At least Facebook Inc. has company in its misery: Groupon Inc. shares have slid even more sharply since its initial public offering, and the daily-deals company has been now treated to a lengthy article in the Wall Street Journal about how early investors are giving up on the stock.

Groupon's share price has shrivelled to less than a quarter of its IPO price of $20 (U.S.) – and rather than attracting a new group of value-hungry investors, the focus remains on the early ones whose interest in the stock has been declining with the price.

The Wall Street Journal reported that Marc Andreessen, famous for his exploits during the dot-com bubble in the late 1990s when he sold Netscape Communications Corp., has sold all of his 5.1 million Groupon shares through his firm Andreessen Horowitz after restrictions on holding the shares ended at the start of June.

Even with the share price decline, the Journal estimates Andreessen Horowitz pocketed a profit of $14-million on the initial investment, made when Groupon was not yet a publicly traded company.
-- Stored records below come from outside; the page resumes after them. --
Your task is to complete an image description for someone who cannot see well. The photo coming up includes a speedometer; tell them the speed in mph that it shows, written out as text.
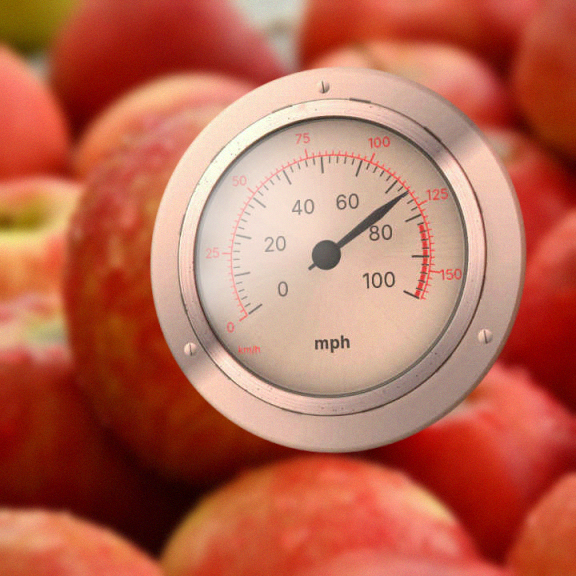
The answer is 74 mph
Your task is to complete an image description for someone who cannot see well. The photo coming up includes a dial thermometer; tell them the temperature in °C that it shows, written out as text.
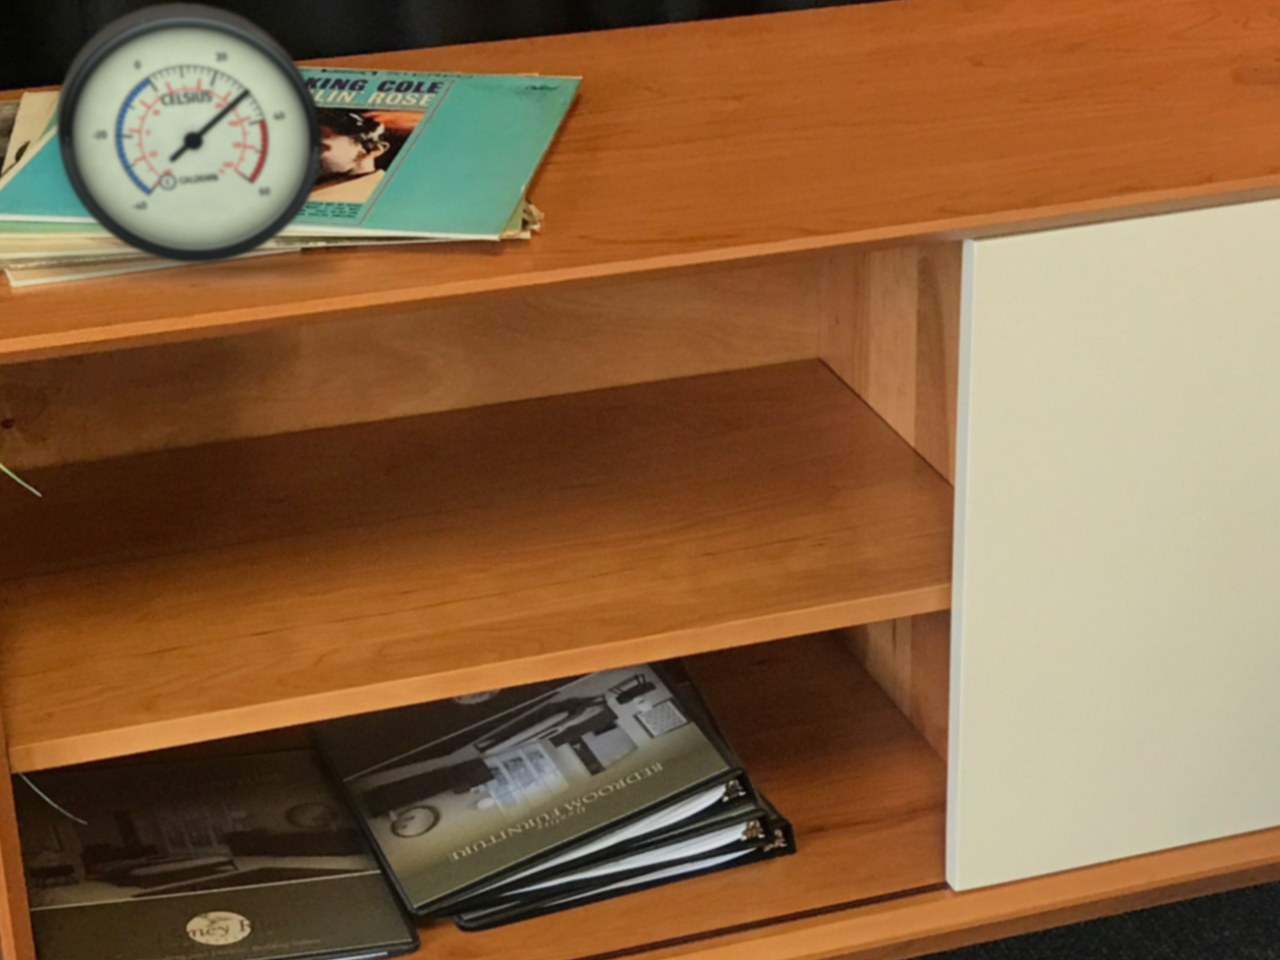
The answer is 30 °C
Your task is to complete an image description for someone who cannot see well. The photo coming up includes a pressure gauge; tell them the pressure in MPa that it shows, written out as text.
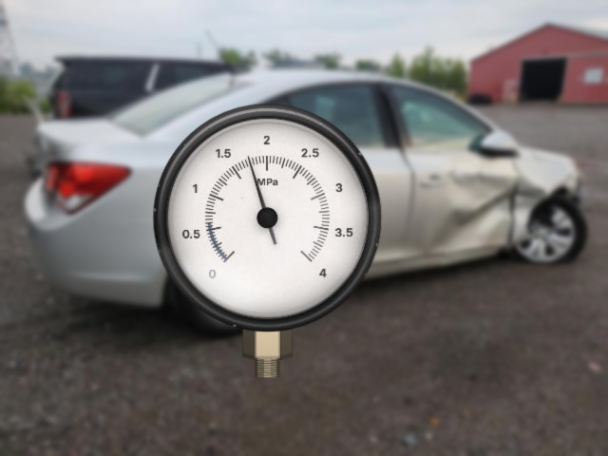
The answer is 1.75 MPa
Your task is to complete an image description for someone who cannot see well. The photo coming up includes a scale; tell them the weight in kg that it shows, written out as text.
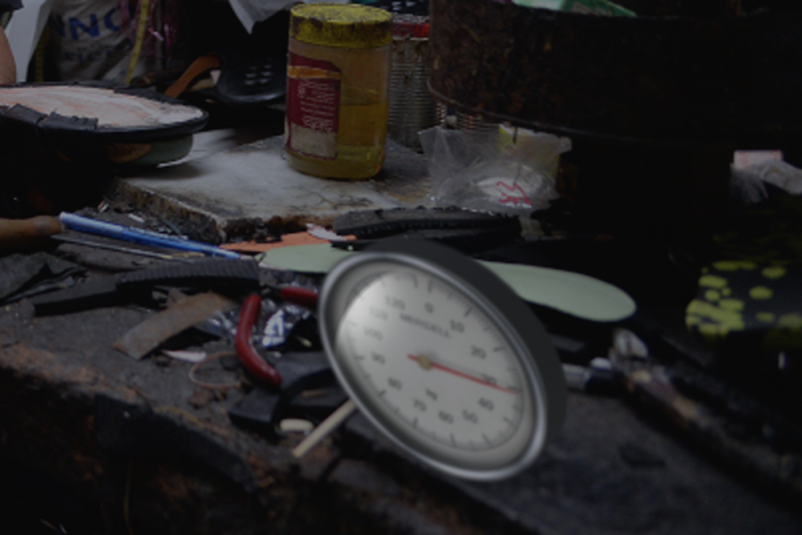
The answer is 30 kg
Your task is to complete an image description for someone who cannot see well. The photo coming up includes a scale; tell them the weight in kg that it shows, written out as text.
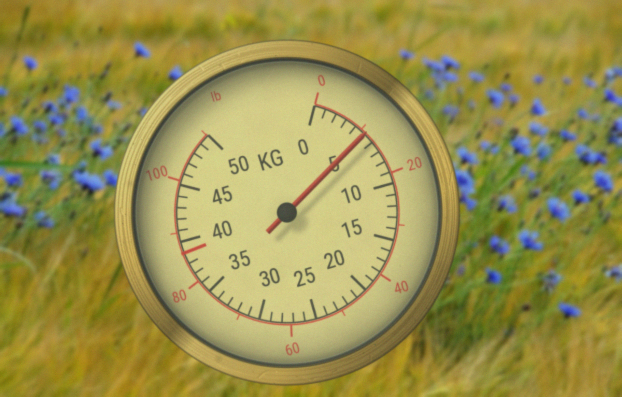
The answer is 5 kg
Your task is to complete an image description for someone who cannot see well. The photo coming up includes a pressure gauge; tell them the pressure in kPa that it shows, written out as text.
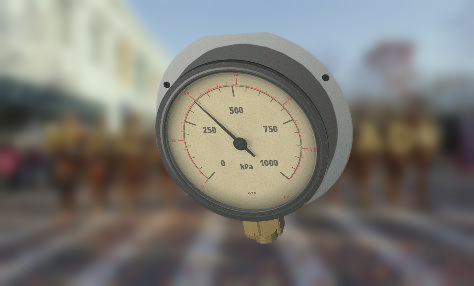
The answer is 350 kPa
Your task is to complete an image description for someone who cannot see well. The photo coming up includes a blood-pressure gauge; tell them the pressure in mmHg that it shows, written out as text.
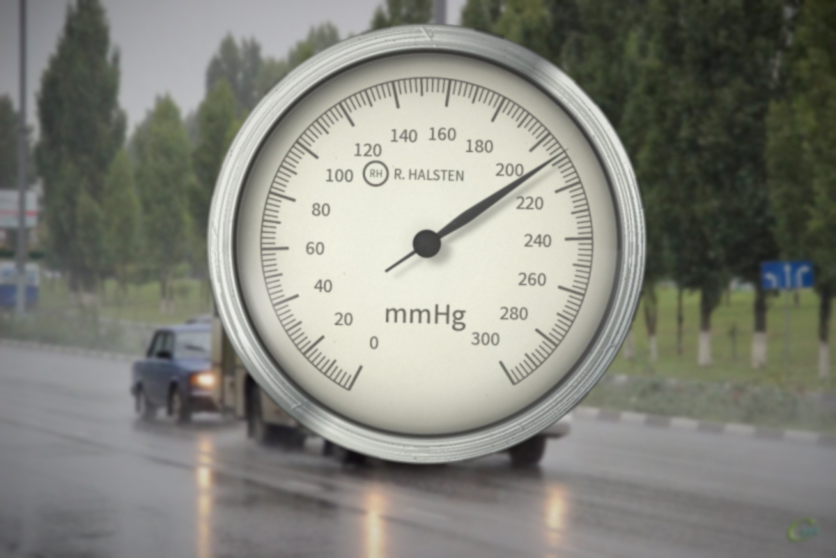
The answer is 208 mmHg
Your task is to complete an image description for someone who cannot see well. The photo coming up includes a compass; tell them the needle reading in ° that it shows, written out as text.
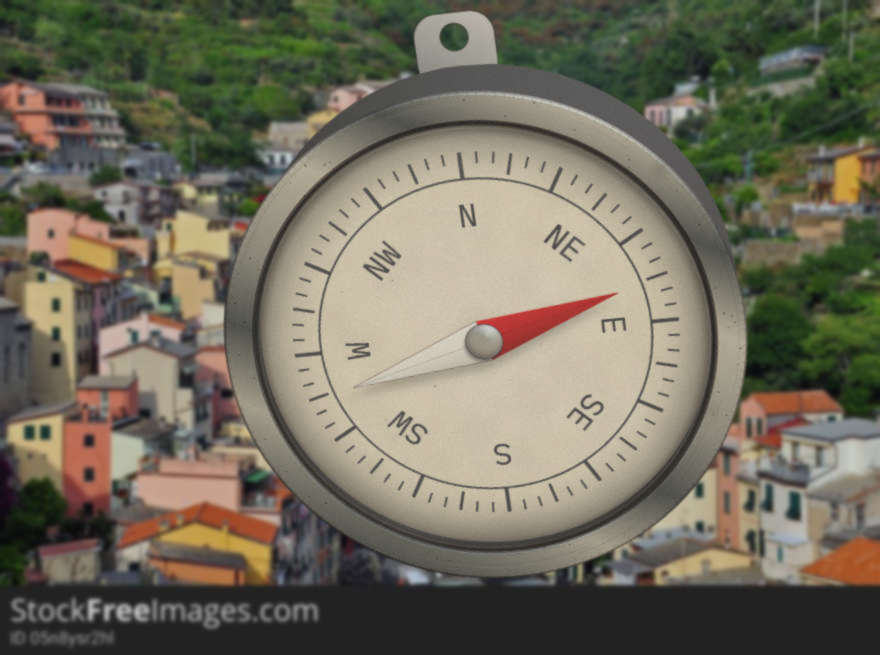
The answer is 75 °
Such high-profile reversals can suggest that the so-called smart money – in this case, insiders with a lot of industry know-how – are running for the exits on social media stocks in general, a group that also includes names like Facebook and Zynga Inc. It also draws inevitable comparisons to the dot-com era, when formerly hot stocks tanked and dragged down the Nasdaq index from heights it has not come close to regaining more than 10 years later.

But you do have to wonder if the downside here isn't quite as extreme as it was during the dot-com bust – partly because companies like Groupon and Facebook are struggling through a reappraisal of growth rather than viability.

In the second quarter, Groupon's revenues rose 45 per cent over last year, to more than $569-million. Its billings – the money it brings in through its daily coupon offers but has not yet distributed to participating merchants – rose 38 per cent over last year, but fell 5 per cent from the previous quarter.

Numbers like these wouldn't be a problem for many companies, but the issue with social media companies is that their valuations were set at very high levels during their IPOs. That has made disappointment particularly painful.

Now, these valuations are coming down. In the case of Groupn, the shares trade at about 28-times estimated earnings. For Facebook, its price-to-earnings ratio has retreated to about 40 from an IPO level of 100.

Sure, early investors might be leaving as their grand visions of massive growth encounter a reality that is far less certain. But that doesn't necessarily mean there is no value in these stocks.